Not only was I was fortunate to be advised by my hospitals breast cancer coordinator about the BRCA1 and BRCA2 test, but my hospital also had a team of genetic counselors who championed my case with my insurance company in order to get the test paid for, as the $3,000 cost was yet another worry and financial strain in the midst of all the other things that a breast cancer diagnosis brings.
I know there are many readers who would also have found the uncovered out of pocket cost for the test to be difficult and I would encourage you to ask your oncology team for help with options such as mine. I tested negative for the gene and so at least had the solace that comes from knowing that both of my sisters and my own children don’t have a genetic predisposition for breast cancer, which I found reassuring.
Even with all the awareness and information that’s out there about breast cancer, many of the women I’ve spoken to still don’t really know that they can take an active part in making treatment decisions in partnership with their doctors, vs. having their doctors dictate their treatment plans without any collaboration between doctor and patient.
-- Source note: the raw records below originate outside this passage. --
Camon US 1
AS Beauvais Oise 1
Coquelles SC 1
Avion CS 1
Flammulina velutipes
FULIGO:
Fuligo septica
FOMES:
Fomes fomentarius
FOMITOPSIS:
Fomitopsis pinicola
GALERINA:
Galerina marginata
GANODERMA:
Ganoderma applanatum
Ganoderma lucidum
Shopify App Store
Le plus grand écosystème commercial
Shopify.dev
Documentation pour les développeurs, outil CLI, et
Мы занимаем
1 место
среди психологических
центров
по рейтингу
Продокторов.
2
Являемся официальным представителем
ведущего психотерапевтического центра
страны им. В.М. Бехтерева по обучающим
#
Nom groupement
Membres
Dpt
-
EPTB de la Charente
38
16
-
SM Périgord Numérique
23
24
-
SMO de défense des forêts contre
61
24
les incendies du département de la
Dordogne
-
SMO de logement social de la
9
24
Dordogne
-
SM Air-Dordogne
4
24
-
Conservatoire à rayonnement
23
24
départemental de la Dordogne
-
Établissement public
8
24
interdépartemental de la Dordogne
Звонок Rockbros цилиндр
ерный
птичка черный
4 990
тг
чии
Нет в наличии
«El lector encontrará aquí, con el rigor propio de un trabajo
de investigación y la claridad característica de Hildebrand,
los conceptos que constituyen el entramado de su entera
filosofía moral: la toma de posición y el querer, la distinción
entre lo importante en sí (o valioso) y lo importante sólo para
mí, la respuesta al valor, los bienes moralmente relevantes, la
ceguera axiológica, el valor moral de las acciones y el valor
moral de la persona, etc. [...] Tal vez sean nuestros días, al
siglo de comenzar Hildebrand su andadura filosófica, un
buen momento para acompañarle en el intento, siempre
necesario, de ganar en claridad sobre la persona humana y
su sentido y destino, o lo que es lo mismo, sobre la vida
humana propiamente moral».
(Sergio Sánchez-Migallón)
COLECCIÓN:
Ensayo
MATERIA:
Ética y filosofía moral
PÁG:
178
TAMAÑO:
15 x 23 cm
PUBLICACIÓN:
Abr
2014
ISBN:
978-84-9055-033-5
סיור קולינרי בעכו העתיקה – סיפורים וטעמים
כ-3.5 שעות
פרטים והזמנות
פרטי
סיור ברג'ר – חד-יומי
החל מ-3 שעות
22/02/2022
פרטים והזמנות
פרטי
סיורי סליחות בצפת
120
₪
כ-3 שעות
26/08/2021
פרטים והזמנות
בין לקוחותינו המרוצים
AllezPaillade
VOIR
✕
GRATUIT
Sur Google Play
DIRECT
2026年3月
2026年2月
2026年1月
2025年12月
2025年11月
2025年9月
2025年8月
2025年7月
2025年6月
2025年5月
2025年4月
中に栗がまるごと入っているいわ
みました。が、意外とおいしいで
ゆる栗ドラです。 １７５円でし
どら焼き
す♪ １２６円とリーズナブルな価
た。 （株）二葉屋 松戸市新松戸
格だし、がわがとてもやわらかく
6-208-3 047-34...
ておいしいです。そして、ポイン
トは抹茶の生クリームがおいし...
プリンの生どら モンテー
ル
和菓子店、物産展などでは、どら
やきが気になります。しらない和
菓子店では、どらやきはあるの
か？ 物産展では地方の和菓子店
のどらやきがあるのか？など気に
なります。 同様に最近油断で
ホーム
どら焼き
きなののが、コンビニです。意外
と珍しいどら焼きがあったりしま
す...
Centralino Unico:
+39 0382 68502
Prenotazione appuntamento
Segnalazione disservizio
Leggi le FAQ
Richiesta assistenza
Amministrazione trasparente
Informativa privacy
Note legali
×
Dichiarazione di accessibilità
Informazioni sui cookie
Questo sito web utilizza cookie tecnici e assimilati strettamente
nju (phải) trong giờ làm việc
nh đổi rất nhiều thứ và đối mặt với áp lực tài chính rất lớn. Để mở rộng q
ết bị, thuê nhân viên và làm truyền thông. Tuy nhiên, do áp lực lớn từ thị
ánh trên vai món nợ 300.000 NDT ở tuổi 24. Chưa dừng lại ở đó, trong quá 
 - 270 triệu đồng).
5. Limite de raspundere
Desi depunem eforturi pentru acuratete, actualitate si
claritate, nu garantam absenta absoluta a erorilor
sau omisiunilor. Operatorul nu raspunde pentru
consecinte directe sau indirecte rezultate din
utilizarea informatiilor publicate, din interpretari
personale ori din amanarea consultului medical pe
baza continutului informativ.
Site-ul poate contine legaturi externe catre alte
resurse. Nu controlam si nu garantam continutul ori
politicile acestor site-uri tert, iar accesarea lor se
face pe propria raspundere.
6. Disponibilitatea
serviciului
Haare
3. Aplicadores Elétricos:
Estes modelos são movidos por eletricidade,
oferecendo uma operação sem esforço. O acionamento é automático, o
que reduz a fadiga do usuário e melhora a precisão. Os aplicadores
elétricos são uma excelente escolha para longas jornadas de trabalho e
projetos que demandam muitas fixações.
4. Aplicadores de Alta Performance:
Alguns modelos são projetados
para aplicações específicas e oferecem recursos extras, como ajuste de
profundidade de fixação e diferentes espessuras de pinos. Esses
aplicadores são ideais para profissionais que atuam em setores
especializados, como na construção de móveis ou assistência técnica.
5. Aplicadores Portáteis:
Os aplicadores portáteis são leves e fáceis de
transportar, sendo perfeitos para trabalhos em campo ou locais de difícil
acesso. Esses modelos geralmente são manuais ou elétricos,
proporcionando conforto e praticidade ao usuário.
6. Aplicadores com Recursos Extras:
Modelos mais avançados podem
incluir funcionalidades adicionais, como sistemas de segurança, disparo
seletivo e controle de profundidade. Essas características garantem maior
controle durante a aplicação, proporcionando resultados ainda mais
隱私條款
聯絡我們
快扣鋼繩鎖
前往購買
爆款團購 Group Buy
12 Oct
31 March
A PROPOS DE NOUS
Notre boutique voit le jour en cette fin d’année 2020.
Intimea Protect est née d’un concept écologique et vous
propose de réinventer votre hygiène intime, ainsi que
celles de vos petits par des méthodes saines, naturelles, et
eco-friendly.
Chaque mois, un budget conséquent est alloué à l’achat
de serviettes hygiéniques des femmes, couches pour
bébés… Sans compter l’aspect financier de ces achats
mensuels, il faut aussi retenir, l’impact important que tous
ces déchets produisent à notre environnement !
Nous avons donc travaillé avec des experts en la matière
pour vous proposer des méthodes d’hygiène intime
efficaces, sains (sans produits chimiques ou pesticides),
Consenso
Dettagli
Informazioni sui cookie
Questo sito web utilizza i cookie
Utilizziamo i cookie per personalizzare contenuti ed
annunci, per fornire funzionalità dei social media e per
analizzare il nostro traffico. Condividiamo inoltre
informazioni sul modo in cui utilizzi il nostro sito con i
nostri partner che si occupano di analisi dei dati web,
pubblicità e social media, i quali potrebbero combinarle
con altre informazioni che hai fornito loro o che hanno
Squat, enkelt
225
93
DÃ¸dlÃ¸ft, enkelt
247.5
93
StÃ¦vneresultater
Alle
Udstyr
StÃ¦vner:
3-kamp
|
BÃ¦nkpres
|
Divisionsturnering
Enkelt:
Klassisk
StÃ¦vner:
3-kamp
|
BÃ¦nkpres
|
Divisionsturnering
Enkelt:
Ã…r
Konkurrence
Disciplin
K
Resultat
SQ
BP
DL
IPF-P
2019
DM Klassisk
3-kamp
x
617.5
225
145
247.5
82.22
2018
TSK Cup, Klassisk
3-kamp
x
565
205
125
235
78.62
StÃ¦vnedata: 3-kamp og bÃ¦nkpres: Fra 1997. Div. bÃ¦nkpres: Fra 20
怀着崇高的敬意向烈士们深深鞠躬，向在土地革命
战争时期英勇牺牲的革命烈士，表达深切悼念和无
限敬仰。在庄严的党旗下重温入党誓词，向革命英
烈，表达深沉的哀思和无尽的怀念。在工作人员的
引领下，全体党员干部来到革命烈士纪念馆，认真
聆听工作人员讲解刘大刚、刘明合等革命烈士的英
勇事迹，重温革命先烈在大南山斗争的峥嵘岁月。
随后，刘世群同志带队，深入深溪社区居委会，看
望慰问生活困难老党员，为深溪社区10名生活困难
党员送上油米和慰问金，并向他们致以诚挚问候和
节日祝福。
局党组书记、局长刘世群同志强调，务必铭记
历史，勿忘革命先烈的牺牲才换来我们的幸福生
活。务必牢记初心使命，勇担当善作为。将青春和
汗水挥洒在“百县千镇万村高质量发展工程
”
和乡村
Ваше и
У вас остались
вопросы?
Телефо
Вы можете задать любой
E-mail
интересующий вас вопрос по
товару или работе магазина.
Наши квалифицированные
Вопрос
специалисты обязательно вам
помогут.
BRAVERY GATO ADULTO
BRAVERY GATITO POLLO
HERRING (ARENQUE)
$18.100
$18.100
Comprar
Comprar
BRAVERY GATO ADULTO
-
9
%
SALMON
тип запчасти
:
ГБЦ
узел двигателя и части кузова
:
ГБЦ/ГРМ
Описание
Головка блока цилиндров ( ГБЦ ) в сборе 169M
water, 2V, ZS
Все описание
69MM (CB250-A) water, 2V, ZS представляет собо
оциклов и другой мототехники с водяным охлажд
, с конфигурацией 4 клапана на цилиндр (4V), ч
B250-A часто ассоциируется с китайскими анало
It’s not just women like Angelina Jolie who have these choices. We are all capable of becoming our own health care advocate. Ask questions, do the research, read, talk to others who may have gone through breast cancer, get 2nd opinions and don’t back down until you are satisfied with your team of doctors. I’m not saying that it’s easy, it’s not, but it’s critically important in matters of health to be informed and to be an active participant in your treatment.